Exercise requirements - If a line of the data below holds the word "không", list it.

───── Provided data

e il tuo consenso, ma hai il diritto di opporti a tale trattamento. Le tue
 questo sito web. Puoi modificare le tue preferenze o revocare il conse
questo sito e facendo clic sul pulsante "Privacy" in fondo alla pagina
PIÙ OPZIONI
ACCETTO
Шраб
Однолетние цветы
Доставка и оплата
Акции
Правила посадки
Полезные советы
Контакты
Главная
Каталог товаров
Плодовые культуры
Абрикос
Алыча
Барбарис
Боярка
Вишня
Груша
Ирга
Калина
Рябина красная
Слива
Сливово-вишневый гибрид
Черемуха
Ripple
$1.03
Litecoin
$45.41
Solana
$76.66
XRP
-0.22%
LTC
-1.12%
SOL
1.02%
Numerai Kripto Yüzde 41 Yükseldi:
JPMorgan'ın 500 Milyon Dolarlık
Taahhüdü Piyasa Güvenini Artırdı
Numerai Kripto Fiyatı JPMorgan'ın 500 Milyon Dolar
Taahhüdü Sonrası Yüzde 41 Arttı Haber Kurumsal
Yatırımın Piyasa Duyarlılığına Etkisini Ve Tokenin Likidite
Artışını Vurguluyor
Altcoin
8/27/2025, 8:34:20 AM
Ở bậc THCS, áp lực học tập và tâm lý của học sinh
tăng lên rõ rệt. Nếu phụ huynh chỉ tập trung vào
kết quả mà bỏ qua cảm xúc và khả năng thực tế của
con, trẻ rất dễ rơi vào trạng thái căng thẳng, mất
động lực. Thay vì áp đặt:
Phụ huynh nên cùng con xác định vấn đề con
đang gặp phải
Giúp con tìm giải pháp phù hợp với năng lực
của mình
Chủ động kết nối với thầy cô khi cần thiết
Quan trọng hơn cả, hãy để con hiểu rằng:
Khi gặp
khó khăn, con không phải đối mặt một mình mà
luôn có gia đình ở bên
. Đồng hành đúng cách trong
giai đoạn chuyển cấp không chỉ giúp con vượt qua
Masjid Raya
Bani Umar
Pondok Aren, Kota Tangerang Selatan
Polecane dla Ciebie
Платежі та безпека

──────────

Reply -
khó khăn, con không phải đối mặt một mình mà
giai đoạn chuyển cấp không chỉ giúp con vượt qua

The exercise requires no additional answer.